→ RECORD EXTRACTS
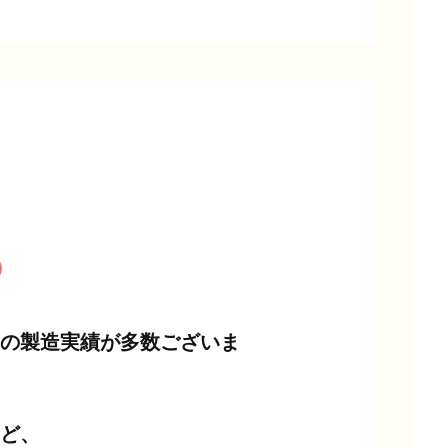
）
の製造実績が多数ございま
など、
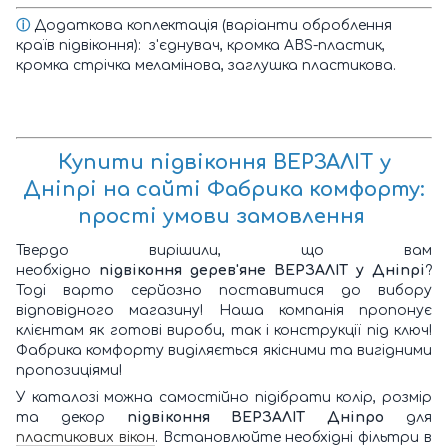
ⓘ
Додаткова коплектація (варіанти оброблення
країв підвіконня): з'єднувач, кромка ABS-пластик,
кромка стрічка меламінова, заглушка пластикова.
Купити підвіконня ВЕРЗАЛІТ у
Дніпрі
на сайті Фабрика комфорту:
прості умови замовлення
Твердо вирішили, що вам
необхідно
підвіконня дерев'яне ВЕРЗАЛІТ
у Дніпрі
?
Тоді варто серйозно поставитися до вибору
відповідного магазину! Наша компанія пропонує
клієнтам як готові вироби, так і конструкції під ключ!
Фабрика комфорту виділяється якісними та вигідними
пропозиціями!
У каталозі можна самостійно підібрати колір, розмір
та декор
підвіконня ВЕРЗАЛІТ Дніпро
для
пластикових вікон
.
Встановлюйте необхідні фільтри в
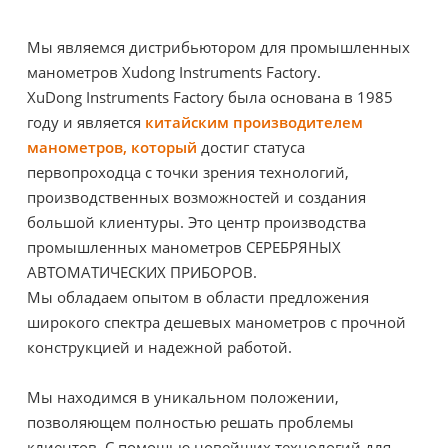
Мы являемся дистрибьютором для промышленных
манометров Xudong Instruments Factory.
XuDong Instruments Factory была основана в 1985
году и является
китайским производителем
манометров, который
достиг статуса
первопроходца с точки зрения технологий,
производственных возможностей и создания
большой клиентуры. Это центр производства
промышленных манометров СЕРЕБРЯНЫХ
АВТОМАТИЧЕСКИХ ПРИБОРОВ.
Мы обладаем опытом в области предложения
широкого спектра дешевых манометров с прочной
конструкцией и надежной работой.
Мы находимся в уникальном положении,
позволяющем полностью решать проблемы
клиентов. С помощью новейших технологий для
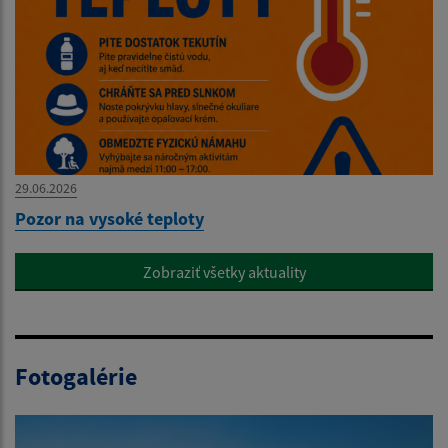
29.06.2026
Pozor na vysoké teploty
Zobraziť všetky aktuality
Fotogalérie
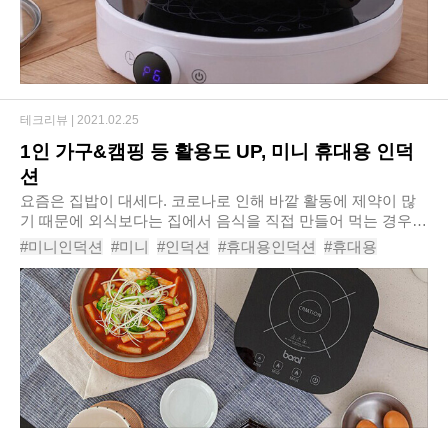
테크리뷰 |
2021.02.25
1인 가구&캠핑 등 활용도 UP, 미니 휴대용 인덕
션
요즘은 집밥이 대세다. 코로나로 인해 바깥 활동에 제약이 많
기 때문에 외식보다는 집에서 음식을 직접 만들어 먹는 경우가
많기 때문이다. 하지만 1년 넘게 이어지는 기나긴 코로나 사태
#미니인덕션
#미니
#인덕션
#휴대용인덕션
#휴대용
로 인해 아웃도어 활동이 그리운 경우..
#인덕션추천
#1구인덕션
#보랄인덕션
#추천
#보랄BRM600DC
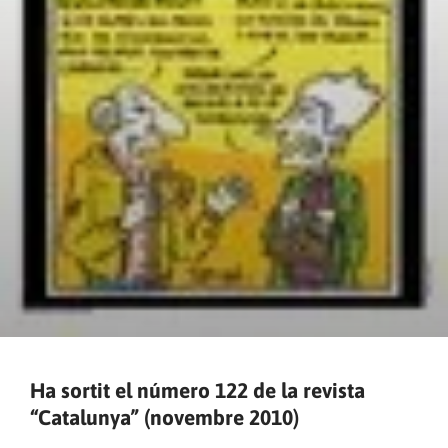
Ha sortit el número 122 de la revista
“Catalunya” (novembre 2010)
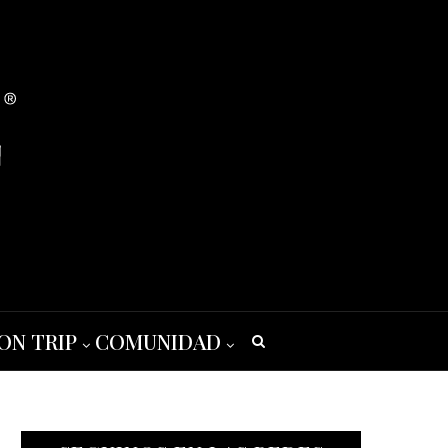
ON TRIP
COMUNIDAD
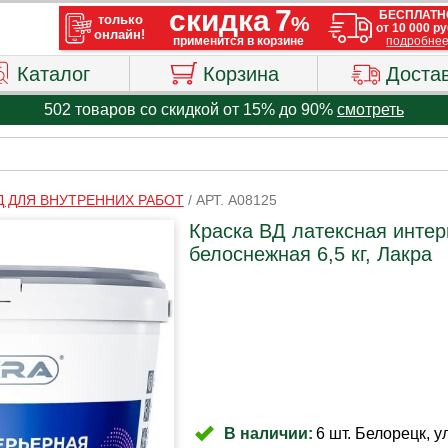
Каталог
Корзина
Доста
502 товаров со скидкой от 15% до 90%
смотреть
Д ДЛЯ ВНУТРЕННИХ РАБОТ
/
АРТ. A08125
Краска ВД латексная интер
белоснежная 6,5 кг, Лакра
В наличии:
6 шт. Белорецк, у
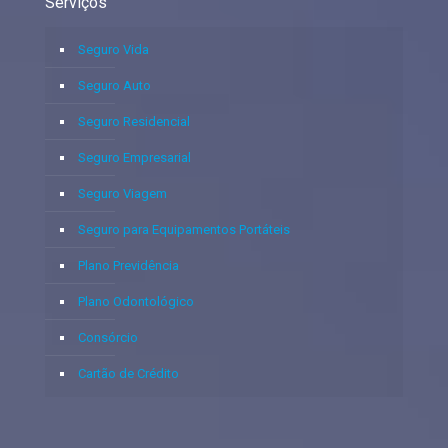
Serviços
Seguro Vida
Seguro Auto
Seguro Residencial
Seguro Empresarial
Seguro Viagem
Seguro para Equipamentos Portáteis
Plano Previdência
Plano Odontológico
Consórcio
Cartão de Crédito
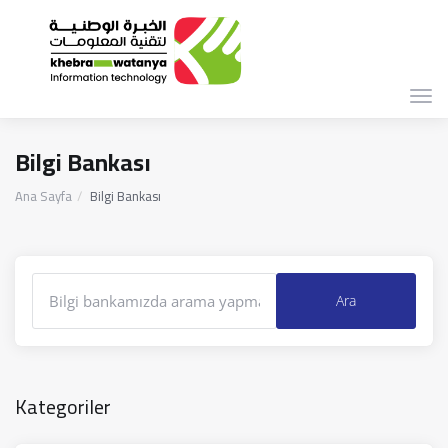
Gez
deği
Bilgi Bankası
Ana Sayfa
Bilgi Bankası
Kategoriler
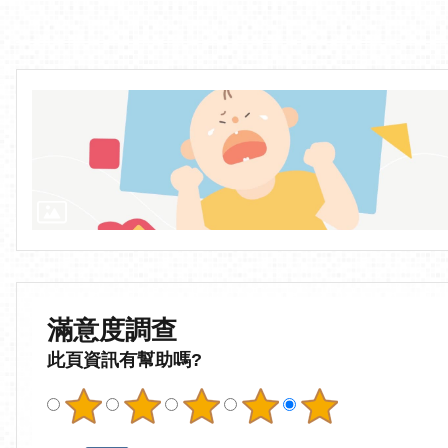
滿意度調查
此頁資訊有幫助嗎?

→ WHAT IS NEEDED
Copy out each line of the material that holds the word "ВЕРЗАЛІТ".

→ ANSWER BOX
Купити підвіконня ВЕРЗАЛІТ у
підвіконня дерев'яне ВЕРЗАЛІТ
підвіконня ВЕРЗАЛІТ Дніпро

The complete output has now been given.